A organização Médicos Sem Fronteiras (MSF) anunciou hoje ter dado apoio em saúde mental a 4.000 deslocados pelos recentes ataques terroristas em Chiúre, província moçambicana de Cabo Delgado, após concluir a intervenção de emergência naquela vila.
Em causa estão ataques no sul do distrito de Chiúre que provocaram a fuga de mais de 57.000 pessoas, de 24 de julho a 03 de agosto, para a vila sede, naquela que, segundo a MSF, foi a “maior onda de deslocações repentinas desde o início de 2024” em Cabo Delgado, norte de Moçambique, onde cerca de 425 mil pessoas permanecem deslocadas devido à violência de grupos insurgentes.
“O sistema de saúde local no distrito de Chiúre - já enfraquecido por oito anos de conflito e ciclones recorrentes - não conseguiu lidar com o fluxo repentino: dos 16 centros de saúde do distrito, apenas cinco estão em pleno funcionamento”, aponta aquela Organização Não-Governamental (ONG), em comunicado, dando como concluída a intervenção de emergência no local.
"Quando chegámos, a situação era muito caótica", afirma Ana Mafalda, enfermeira responsável pelas Atividades da MSF, citada no comunicado da ONG.
"As pessoas estavam espalhadas entre diferentes campos de trânsito, procurando desesperadamente pelos seus familiares. No pico, realizámos mais de 100 consultas por dia apenas para doentes adultos — o que significava que tínhamos pouco tempo para cada doente”, acrescenta a profissional, que esteve em Chiúre.
De acordo com o comunicado, de 31 de julho a 05 de setembro a MSF operou localmente com clínicas móveis, nos campos de trânsito, em coordenação com o Ministério da Saúde de Moçambique, “oferecendo mais de 4.500 consultas médicas para adultos e crianças”.
“As equipas da MSF trataram doentes com malária, desnutrição e doenças de pele, respiratórias e diarreicas. Também realizaram consultas pré-natais para grávidas. Para muitos, foi a primeira vez que puderam ter acesso a cuidados pré-natais, dado que as instalações de saúde nas suas aldeias de origem no distrito de Chiúre são inacessíveis ou inexistentes”, lê-se no comunicado da ONG, acrescentando que “aproximadamente 4.000 pessoas participaram em sessões de saúde mental em grupo”.
Neste período de apoio no terreno, a MSF refere ter fornecido 885.000 litros de água potável, instalou latrinas e construiu chuveiros e pontos de lavagem das mãos “para prevenir surtos de doenças transmitidas pela água”.

____

*Instruções*
a) Responda a estas perguntas sobre o texto acerca da intervenção da MSF em Chiúre:
(i) Quantas pessoas fugiram dos ataques no sul do distrito de Chiúre entre 24 de julho e 03 de agosto?
(ii) Dos 16 centros de saúde do distrito, quantos estão em pleno funcionamento?
(iii) Quantos litros de água potável a MSF refere ter fornecido?
b) Prossiga o texto sobre a intervenção da MSF em Chiúre a partir da última frase.

Entradas de dados recolhidos:
____

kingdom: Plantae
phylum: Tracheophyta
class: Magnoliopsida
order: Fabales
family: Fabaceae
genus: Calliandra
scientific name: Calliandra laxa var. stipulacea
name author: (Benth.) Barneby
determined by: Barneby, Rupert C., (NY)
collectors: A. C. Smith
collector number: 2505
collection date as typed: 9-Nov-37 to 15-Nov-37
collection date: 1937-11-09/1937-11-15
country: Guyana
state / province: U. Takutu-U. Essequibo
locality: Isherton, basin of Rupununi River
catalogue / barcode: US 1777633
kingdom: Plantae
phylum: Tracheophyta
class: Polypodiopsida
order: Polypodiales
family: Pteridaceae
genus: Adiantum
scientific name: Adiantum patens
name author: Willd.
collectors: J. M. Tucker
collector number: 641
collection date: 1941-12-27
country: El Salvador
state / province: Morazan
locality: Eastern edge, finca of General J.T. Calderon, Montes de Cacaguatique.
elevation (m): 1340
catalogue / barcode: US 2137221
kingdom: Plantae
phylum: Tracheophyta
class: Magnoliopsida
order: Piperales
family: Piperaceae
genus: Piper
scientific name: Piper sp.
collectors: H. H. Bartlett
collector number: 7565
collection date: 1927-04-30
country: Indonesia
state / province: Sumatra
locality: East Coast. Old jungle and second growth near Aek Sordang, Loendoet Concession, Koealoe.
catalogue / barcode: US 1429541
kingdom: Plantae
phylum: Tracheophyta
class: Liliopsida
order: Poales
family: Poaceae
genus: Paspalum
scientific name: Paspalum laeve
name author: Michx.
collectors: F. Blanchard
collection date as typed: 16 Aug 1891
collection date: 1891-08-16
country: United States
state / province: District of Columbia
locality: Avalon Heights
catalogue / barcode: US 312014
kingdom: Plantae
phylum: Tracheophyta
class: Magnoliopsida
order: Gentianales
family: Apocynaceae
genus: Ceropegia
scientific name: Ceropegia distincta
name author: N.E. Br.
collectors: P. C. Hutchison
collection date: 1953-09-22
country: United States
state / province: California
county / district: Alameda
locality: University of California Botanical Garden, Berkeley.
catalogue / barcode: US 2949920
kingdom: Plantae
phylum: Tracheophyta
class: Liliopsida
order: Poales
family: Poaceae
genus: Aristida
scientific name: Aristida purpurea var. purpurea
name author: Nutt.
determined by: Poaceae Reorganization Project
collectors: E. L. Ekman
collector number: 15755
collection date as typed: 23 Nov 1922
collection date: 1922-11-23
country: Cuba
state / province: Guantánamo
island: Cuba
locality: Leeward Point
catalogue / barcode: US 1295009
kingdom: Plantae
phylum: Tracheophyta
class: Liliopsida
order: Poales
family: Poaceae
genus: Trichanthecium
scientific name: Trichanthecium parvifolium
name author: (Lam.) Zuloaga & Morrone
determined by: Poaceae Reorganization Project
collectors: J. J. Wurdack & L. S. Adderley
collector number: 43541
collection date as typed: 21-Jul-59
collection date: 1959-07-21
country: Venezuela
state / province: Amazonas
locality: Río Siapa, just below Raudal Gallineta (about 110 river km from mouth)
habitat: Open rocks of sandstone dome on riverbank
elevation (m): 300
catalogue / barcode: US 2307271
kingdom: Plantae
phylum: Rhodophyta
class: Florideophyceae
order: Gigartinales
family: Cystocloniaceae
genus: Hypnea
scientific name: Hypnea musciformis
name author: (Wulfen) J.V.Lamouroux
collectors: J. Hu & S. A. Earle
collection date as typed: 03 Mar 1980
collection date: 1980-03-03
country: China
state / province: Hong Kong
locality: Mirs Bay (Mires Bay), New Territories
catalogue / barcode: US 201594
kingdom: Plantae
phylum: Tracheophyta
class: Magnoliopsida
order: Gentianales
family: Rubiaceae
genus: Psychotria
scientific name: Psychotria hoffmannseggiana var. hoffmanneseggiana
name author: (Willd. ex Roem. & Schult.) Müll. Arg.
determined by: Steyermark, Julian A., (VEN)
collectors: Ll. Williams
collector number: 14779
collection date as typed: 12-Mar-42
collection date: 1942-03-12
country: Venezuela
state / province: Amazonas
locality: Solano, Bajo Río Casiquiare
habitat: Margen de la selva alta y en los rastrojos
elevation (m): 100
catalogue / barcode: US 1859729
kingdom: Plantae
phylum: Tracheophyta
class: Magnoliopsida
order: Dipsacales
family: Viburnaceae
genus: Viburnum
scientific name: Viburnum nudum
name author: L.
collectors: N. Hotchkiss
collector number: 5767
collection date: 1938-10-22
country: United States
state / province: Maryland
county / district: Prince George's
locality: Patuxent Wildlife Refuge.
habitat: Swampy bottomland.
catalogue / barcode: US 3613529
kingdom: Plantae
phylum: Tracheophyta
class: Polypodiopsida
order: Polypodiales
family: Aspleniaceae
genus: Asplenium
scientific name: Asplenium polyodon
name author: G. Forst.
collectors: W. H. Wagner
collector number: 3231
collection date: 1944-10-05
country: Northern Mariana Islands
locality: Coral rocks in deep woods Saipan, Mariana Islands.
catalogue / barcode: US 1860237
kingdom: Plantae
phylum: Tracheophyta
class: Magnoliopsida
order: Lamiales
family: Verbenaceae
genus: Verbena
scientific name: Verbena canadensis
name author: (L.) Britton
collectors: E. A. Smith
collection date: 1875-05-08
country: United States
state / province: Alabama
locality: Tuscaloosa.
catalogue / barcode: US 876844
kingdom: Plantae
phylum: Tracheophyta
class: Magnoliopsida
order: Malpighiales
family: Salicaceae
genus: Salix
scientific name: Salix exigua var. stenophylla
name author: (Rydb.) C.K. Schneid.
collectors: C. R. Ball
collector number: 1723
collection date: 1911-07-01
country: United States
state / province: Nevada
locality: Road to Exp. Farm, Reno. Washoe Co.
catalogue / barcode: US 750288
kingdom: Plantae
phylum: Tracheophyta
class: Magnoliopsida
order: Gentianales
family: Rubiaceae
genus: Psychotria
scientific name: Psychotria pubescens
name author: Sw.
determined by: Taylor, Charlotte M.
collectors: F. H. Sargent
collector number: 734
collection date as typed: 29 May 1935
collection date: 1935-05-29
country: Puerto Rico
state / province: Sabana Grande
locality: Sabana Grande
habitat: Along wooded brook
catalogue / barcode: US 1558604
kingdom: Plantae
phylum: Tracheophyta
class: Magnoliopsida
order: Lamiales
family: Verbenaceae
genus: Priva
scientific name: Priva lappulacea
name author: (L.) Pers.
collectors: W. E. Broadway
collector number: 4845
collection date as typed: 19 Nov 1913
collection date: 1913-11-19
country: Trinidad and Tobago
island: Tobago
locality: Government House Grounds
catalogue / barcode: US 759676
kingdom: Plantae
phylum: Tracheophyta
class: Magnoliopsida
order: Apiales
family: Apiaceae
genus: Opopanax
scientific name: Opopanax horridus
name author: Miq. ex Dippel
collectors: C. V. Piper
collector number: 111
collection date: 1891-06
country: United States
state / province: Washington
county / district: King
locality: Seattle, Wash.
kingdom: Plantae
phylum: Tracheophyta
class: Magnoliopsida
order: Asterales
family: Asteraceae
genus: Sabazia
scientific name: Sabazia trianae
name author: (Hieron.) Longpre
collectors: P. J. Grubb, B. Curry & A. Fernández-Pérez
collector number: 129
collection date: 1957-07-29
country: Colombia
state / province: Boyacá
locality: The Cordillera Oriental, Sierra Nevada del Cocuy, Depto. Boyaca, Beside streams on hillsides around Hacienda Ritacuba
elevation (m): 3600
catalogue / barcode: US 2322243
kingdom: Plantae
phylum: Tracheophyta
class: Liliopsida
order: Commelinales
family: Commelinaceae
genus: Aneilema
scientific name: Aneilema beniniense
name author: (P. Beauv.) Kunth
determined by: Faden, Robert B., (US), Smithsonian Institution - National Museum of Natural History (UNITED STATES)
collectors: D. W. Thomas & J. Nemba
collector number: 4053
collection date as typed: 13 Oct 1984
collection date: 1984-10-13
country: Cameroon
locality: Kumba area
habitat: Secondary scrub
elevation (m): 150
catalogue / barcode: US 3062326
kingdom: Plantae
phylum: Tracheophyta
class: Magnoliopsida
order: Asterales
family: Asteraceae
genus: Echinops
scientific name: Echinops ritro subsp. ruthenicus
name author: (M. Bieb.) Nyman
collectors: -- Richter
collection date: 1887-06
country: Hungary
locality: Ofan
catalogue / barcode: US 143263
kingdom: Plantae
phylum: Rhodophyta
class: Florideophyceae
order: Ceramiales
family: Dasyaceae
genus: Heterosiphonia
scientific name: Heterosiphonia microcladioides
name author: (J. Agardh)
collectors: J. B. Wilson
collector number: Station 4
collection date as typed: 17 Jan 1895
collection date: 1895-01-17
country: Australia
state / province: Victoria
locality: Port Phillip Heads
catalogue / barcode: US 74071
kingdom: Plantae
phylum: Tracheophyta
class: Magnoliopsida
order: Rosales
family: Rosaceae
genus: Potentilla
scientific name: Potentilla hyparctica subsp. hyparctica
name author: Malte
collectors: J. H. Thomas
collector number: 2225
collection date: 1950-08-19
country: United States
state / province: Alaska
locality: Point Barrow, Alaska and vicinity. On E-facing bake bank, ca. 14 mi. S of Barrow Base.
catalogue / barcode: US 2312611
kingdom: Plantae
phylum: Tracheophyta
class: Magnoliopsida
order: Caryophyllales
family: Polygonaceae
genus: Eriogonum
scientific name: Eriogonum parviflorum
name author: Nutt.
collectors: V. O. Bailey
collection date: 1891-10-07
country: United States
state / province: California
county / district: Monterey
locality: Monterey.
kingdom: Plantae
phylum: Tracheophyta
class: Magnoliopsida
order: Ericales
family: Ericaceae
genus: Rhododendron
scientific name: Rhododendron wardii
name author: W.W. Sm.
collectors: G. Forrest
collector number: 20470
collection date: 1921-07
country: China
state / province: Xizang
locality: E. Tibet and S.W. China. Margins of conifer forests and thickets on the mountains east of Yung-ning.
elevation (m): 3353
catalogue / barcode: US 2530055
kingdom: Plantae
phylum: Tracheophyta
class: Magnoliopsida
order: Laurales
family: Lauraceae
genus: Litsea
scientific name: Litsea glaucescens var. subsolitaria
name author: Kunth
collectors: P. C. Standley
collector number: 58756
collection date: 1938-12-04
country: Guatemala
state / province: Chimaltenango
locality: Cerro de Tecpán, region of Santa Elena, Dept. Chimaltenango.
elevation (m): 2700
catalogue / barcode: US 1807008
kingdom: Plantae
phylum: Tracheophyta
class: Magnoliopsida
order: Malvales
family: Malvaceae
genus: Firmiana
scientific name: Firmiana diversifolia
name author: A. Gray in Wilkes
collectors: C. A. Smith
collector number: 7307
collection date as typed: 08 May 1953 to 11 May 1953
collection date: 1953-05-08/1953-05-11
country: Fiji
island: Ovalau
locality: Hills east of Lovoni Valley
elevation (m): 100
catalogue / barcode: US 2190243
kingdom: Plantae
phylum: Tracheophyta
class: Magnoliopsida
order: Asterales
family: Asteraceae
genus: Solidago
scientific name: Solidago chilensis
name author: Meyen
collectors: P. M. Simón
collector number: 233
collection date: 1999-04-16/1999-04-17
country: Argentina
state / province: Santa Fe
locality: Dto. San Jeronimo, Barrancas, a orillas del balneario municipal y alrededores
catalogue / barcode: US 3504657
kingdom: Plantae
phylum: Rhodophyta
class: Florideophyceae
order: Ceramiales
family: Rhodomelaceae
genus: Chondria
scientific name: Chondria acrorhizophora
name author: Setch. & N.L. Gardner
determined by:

____

*Resultados por ordem*
a)
(i) Mais de 57.000 pessoas.
(ii) Apenas cinco.
(iii) 885.000 litros.

b)
A MSF refere ter concentrado a resposta, inicialmente, nos campos de trânsito de Namissiri e Micone e, em seguida, em Maningane e Megaruma, para onde os deslocados foram realocados. No final de agosto as famílias “começaram a regressar às suas aldeias de origem ou foram transferidas dos locais de trânsito temporário para centros de reassentamento regulares em Chiúre”.
“Algumas das pessoas que ficaram temem nunca mais poder regressar a casa”, reconhece a responsável da MSF.
“Outras tentam regressar apenas para verificar as suas casas e pertences, ou colher vegetais nas suas quintas para terem o que comer. As pessoas vivem num estado permanente de incerteza e insegurança”, acrescenta Ana Mafalda.
A província de Cabo Delgado, rica em gás e que sofre ataques desde 2017, regista um recrudescimento de ataques de grupos rebeldes desde julho, tendo sido alvos os distritos de Chiúre, Muidumbe, Quissanga, Ancuabe, Meluco e mais recentemente Mocímboa da Praia.
O Governo moçambicano lamentou na terça-feira passada os ataques terroristas registados nos últimos dias em Cabo Delgado, referindo que é papel do Estado perseguir, retardar e travar os ataques para que a população tenha "menos sofrimento possível".
Só em 2024, pelo menos 349 pessoas morreram em ataques, no norte de Moçambique, a maioria reivindicados pelo grupo extremista Estado Islâmico, um aumento de 36% face ao ano anterior, segundo um estudo divulgado pelo Centro de Estudos Estratégicos de África (ACSS), uma instituição académica do Departamento de Defesa do Governo norte-americano.